Nascido em 1930, em El-Biar na Argélia (até então parte da França), Derrida fundou a linha teórico-crítica da “Desconstrução”, um trabalho incessante de investigação que, coloca sob suspeita os discursos das Ciências Humanas, Literatura, História, Fenomenologia e Psicanálise, questionando até mesmo o conceito clássico de ciência. Essa desconstrução causou abalo na hegemonia dos discursos ao levantar questionamentos, deslocamentos e re-alocações de conceitos que eram considerados canônicos do pensamento metafísico ocidental – estes que se apoiavam comumente nas relações binárias, estabelecendo assim uma hierarquia ou supremacia de um termo sobre o outro, como por exemplo: dentro/fora, corpo/mente, presença/ausência, homem/mulher (Junior, 2010).

Derrida afirma que conceitos opostos nunca são simplesmente neutros mas são inevitavelmente hierárquicos, um dos dois termos dessa oposição está privilegiado sobre o outro, e este termo privilegiado supostamente conota a uma presença, plenitude, propriedade, pureza ou identidade que falta ao outro (Devetak, 2022). Assim sendo, desconstruindo esses discursos, não se pode afirmar que exista uma ciência empirista e racional alheia aos valores que a construíram, ou seja, não há uma realidade objetiva ou mesmo uma teoria que possa ser encarada como tal.

Vale destacar que a “desconstrução” tratada por Derrida não pode ser encarada como sinônimo de destruição, consiste na verdade em desfazer, sem nunca destruir, um sistema de pensamento hegemônico dominante (Derrida & Roudinesco, 2004, p.9 apud Junior, 2010, p.12). A partir dessa desconstrução, o objetivo é apontar que esta ordem, até então encarada como natural, não é verdadeira, mas sim uma construção produzida por discursos que se apoiam nela (Culler, 1999, p.122 apud Junior, 2010, p.11).

No que remete ao trabalho de desconstrução aplicado às Relações Internacionais, seu principal foco é a crítica ao Realismo/Neo-Realismo e demais teorias Estado-cêntricas. Desse modo, um dos primeiros trabalhos consiste na problematização do conceito de Estado, pois, dentro dessas linhas de pensamento, a figura do Estado é tida como unidade natural, como consequência, aceitar esta premissa como verdadeira significa selar um compromisso metafísico pré-científico – de que o Estado não é um objeto de análise passível de falsificação. 

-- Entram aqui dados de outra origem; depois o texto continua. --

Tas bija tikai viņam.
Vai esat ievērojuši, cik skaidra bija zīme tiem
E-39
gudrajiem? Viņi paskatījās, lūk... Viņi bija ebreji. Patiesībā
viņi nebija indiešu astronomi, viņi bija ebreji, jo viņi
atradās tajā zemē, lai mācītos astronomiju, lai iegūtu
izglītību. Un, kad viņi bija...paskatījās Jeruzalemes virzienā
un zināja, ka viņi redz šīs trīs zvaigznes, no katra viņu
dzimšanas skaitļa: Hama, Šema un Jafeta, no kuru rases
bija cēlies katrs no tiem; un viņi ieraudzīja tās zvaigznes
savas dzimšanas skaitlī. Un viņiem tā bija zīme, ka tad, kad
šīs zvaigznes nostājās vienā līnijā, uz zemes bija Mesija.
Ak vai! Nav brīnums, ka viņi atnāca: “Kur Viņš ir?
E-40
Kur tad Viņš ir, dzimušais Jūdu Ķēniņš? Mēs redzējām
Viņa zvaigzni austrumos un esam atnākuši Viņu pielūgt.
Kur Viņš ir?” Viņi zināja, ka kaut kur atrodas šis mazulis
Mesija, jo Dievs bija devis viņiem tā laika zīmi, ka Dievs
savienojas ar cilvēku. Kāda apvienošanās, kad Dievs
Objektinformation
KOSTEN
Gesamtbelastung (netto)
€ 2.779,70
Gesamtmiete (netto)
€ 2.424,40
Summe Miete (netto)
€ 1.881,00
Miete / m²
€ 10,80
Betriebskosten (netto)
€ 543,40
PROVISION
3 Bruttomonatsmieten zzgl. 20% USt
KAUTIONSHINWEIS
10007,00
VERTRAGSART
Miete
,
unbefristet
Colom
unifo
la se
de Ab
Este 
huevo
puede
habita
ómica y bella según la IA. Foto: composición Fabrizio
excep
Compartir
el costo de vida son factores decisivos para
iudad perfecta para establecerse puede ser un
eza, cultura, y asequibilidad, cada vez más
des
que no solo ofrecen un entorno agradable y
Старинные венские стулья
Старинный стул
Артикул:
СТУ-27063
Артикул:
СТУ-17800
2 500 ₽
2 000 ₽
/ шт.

Richard K. Ashley, teórico pós-modernista das RI, aponta que os Estados não são unidades pré-científicas ou pré-políticas, não existindo razão natural alguma para a existência desses, com base nisso, defende que a construção da geografia política mundial é produto de relações de poder, as fronteiras são intencionalmente construídas para diferenciar o interno do externo, a ordem hierárquica do caos da anarquia, o Eu do Outro. Em The poverty of neorealism (1984) afirma que o Neo-Realismo trata uma ordem imposta ao sistema internacional como uma ordem natural, o que limita, mais do que expande os discursos políticos e subordina práticas segundo interesses de poder. 

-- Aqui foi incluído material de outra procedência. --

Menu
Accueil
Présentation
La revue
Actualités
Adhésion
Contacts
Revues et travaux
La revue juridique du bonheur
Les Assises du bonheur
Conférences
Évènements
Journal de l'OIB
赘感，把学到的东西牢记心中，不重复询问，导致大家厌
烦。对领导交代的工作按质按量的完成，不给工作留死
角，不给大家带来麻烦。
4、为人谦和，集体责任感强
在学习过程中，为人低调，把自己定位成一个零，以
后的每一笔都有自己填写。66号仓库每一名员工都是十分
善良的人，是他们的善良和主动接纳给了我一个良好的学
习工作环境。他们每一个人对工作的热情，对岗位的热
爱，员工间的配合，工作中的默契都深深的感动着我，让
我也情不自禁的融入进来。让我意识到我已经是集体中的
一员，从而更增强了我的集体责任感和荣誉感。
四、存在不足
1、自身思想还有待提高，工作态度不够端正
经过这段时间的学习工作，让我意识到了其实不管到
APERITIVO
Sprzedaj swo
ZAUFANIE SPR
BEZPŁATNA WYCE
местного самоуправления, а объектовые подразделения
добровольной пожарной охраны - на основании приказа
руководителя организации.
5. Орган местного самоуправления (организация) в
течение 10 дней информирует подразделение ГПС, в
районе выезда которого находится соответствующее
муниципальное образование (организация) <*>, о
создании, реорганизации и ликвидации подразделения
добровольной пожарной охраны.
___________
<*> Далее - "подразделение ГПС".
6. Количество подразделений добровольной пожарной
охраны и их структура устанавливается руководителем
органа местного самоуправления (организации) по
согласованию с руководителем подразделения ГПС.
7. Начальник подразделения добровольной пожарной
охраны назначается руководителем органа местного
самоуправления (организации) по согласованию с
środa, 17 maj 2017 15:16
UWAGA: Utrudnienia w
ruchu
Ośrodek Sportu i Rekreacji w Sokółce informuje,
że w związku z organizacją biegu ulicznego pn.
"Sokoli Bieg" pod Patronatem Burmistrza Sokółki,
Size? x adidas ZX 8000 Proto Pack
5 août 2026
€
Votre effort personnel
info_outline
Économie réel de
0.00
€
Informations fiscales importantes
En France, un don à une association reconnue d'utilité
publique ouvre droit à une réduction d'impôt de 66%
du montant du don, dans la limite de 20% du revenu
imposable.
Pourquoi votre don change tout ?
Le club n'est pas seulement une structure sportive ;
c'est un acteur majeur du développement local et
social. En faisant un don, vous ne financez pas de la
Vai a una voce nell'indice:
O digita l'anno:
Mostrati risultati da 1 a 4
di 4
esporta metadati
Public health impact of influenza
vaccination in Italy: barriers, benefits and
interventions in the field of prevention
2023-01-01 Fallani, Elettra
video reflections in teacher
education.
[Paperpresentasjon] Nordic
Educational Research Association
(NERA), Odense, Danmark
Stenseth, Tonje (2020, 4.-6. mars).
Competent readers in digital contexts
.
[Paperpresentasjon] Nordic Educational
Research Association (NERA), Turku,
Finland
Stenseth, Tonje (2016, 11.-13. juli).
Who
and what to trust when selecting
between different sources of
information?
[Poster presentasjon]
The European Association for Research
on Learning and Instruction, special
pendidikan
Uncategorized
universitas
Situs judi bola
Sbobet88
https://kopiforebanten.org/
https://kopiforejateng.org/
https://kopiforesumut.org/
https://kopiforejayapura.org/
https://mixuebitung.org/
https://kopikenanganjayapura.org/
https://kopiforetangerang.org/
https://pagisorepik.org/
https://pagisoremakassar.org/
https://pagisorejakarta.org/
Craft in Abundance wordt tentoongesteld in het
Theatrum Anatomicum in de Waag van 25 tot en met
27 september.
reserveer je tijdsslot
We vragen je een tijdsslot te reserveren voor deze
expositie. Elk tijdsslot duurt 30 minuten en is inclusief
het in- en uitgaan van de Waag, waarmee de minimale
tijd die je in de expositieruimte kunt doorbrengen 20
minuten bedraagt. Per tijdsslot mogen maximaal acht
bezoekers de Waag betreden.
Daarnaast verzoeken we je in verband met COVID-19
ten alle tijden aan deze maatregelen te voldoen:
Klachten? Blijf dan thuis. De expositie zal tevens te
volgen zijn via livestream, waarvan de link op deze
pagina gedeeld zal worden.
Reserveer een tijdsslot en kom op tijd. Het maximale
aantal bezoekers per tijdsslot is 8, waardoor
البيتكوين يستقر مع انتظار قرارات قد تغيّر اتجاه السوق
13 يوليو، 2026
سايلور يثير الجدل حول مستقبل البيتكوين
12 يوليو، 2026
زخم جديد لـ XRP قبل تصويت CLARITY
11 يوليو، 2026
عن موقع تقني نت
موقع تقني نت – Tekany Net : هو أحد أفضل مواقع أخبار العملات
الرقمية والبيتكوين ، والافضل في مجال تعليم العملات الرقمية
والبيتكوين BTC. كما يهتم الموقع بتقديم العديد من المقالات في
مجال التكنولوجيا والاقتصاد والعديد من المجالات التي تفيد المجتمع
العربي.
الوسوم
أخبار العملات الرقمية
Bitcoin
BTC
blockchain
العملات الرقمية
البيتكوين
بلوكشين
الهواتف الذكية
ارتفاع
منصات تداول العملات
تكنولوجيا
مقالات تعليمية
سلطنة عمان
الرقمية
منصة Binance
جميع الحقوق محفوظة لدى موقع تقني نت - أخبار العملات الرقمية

Concluindo, a desconstrução pós-modernista nas RI questiona qualquer projeto que se afirme como científico, dentro da corrente, não existe a possibilidade de construir uma ciência das RI, do mesmo modo, não há as relações internacionais como um fenômeno passível de observação objetiva. Sarfati afirma que as teorias devem explicar uma determinada realidade pela formulação de hipóteses testáveis, assim, estas não possuem a função de interpretar uma realidade, mas alterá-la ou mesmo construir uma realidade que não existe de fato. Assim o Pós-Modernismo se afirma como um projeto mais voltado à reflexão, desconstrução, investigação e questionamento da racionalidade desses discursos. 

Referências:

ASHLEY, Richard K. The poverty of neorealism. International organization, v. 38, n. 2, p. 225-286, 1984. 

DEVETAK, Richard; TRUE, Jacqui (Ed.). Theories of international relations. Bloomsbury Academic, 2022. 

JUNIOR, Neurivaldo Campos Pedroso. Jacques Derrida e a desconstrução: uma introdução. Encontros de Vista, v. 5, n. 1, p. 48-59, 2010.

SARFATI, Gilberto. Teorias de Relações Internacionais. Saraiva, 2005.